02 Apr The Future of Sales

futur of salesThe future of sales rests in understanding what customers want and need better than they know themselves. Not only is this possible, it is expected. 

In last week’s blog post, I explained the challenger sales model. This blog focuses on how we can use information to deliver our challenger sales model at the best possible time to each and every customer and prospect.

A proactive mission:

Serving the customer is a proactive mission, and data is the fuel. For example:

  • We can use LinkedIn to know when a buyer has changed jobs.
  • Every time a restaurant changes its menu, this is trackable online, especially through Twitter.
  • Today we are able to tell who is on our own website as well as what they are looking at and when they are actually looking at it.

When we combine this type of data with the information we already have regarding what our customers are buying from us and when they are buying, it moves us into a whole new realm. Basically, this is the future of sales – now.
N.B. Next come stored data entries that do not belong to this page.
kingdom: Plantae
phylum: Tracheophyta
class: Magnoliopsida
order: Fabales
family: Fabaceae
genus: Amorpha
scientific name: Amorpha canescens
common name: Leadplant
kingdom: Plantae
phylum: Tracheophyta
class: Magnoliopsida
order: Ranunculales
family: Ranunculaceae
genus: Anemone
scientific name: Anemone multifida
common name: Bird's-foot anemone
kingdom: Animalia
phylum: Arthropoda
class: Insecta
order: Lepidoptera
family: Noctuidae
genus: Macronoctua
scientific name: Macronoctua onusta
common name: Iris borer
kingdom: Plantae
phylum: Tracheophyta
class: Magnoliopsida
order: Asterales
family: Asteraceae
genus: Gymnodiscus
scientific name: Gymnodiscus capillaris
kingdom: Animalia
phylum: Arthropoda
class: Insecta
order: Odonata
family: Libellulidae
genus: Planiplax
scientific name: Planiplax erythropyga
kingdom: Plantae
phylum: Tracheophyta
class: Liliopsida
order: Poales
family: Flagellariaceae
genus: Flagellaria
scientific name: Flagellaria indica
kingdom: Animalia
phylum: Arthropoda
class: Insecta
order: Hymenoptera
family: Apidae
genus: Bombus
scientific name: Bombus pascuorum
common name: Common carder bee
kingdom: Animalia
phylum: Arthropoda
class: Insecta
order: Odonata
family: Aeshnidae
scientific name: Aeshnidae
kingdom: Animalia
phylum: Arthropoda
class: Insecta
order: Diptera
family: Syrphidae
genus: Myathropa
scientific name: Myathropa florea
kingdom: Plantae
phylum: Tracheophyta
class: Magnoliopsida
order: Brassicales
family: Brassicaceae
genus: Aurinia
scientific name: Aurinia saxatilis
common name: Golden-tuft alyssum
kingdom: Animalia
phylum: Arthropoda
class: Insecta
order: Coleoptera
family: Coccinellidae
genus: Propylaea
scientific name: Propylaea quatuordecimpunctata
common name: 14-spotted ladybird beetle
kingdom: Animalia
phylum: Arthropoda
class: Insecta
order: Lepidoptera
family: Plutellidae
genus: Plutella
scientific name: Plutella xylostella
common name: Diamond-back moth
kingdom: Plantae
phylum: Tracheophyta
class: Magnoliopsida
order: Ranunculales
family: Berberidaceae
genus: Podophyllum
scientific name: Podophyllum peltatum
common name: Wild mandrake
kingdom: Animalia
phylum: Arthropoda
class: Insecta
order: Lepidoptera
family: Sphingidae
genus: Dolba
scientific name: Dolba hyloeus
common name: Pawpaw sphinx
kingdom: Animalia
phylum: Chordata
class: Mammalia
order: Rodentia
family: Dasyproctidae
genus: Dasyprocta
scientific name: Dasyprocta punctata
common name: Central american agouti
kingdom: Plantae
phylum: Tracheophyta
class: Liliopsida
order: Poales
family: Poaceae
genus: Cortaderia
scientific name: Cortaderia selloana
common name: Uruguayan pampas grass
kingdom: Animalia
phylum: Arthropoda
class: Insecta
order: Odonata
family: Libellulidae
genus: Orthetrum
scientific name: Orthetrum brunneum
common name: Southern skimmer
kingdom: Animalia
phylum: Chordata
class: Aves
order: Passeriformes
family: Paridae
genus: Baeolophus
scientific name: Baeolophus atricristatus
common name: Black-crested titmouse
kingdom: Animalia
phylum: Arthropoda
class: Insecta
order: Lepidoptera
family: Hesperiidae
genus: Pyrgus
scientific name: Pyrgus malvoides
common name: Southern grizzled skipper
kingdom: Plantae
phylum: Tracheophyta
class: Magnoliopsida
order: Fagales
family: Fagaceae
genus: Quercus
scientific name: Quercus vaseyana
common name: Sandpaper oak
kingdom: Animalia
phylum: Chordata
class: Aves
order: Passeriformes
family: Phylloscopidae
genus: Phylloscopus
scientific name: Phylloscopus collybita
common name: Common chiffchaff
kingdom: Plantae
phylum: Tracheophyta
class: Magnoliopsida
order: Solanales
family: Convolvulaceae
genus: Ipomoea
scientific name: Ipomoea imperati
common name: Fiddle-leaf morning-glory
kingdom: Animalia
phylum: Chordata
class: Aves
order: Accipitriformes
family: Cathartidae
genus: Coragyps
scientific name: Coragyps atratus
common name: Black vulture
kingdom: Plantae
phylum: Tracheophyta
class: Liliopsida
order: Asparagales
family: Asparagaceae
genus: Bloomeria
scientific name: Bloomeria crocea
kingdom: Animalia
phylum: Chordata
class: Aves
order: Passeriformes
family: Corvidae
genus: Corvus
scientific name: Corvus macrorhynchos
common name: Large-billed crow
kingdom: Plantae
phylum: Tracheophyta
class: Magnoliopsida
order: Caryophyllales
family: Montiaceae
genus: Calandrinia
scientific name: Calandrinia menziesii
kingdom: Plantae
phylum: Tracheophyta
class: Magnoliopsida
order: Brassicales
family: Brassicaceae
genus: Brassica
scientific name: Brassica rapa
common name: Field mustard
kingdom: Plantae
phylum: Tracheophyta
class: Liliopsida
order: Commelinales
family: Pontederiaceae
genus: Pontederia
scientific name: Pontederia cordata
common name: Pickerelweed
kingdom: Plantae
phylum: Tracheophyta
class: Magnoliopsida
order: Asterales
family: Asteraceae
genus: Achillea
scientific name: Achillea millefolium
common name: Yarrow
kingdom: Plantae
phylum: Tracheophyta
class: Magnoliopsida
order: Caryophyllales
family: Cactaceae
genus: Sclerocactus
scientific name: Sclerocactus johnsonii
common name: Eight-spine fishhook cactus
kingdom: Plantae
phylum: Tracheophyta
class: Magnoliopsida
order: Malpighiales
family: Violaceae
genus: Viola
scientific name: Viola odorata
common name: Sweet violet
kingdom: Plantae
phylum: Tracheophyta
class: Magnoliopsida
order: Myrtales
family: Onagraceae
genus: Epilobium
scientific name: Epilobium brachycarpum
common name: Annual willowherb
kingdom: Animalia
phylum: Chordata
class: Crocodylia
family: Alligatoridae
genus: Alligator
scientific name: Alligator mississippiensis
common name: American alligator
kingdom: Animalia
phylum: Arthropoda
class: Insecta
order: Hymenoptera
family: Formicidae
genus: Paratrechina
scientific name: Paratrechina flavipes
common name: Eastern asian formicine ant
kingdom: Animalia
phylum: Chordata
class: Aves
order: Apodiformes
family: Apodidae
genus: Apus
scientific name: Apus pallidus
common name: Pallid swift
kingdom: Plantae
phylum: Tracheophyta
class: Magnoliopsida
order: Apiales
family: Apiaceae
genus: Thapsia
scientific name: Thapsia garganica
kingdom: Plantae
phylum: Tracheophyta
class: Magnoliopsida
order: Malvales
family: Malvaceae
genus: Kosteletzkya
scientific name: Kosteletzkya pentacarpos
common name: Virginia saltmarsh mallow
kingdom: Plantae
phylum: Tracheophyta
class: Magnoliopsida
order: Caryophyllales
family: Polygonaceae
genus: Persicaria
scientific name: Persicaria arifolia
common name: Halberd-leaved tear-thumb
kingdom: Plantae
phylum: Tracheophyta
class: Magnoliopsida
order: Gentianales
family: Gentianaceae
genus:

The future of sales – now:

The future of sales is not simply about contacting a customer when it is time to reorder; it is about:

  • timing activities else based on when the customer actually needs to reorder
  • sending a customised newsletter to each customer on the day that will most likely lead to a purchase, rather than sending a generic newsletter on the first of the month
  • knowing when a buyer has changed jobs and then reaching out to the buyer on the seventh day of their new job, since we already know that is the day the buyer will most likely be looking for new products
  • calling our top customers at the very moment that they are browsing our website looking at our product

These are just four examples of how we can understand the customer story better; data can tell us how we should act. That is the future of sales.

Analytics in action:

three types of business analytics: Descriptive, Predictive and Prescriptive

The image above shows three types of business analytics.

1) Descriptive:

The most common and well-known form of analytics is descriptive. This describes what has happened or what is happening. You can use site visitation data such as Google Analytics to reveal the number of visitors to your website, what brought them there and what they found most interesting. Descriptive analytics also comes in the form of customer information stored in your CRM system or database. You can calculate your biggest and/or most profitable customers from these records of past events.

2) Predictive:

Predictive analytics calculates likely activities to come, using data mining to answer the questions, “What will happen?” and “What might happen?” For example, predictive analytics might be used to increase temporary floor and customer service staff at a retail establishment, during the week following Black Friday, based on an established percentage of returns and exchange requests derived from previous years’ data.  Predictive analytics has a strong ability to identify patterns lurking within static, descriptive data.

3) Prescriptive:

Prescriptive Analytics uses data intelligence to suggest new activities, such as challenging a client to open a new line of business or to offer some new menu items, based on current ordering patterns. An increase in orders for spicy sauces and condiments might signal changing tastes of the clientele, which should be acted upon.

Making this a reality:

Bringing the future of sales to Qualifirst in 2015 is a key part of our strategy for growth and I have communicated the importance of this policy to my staff nationwide. By sharing this vision we can make it a reality.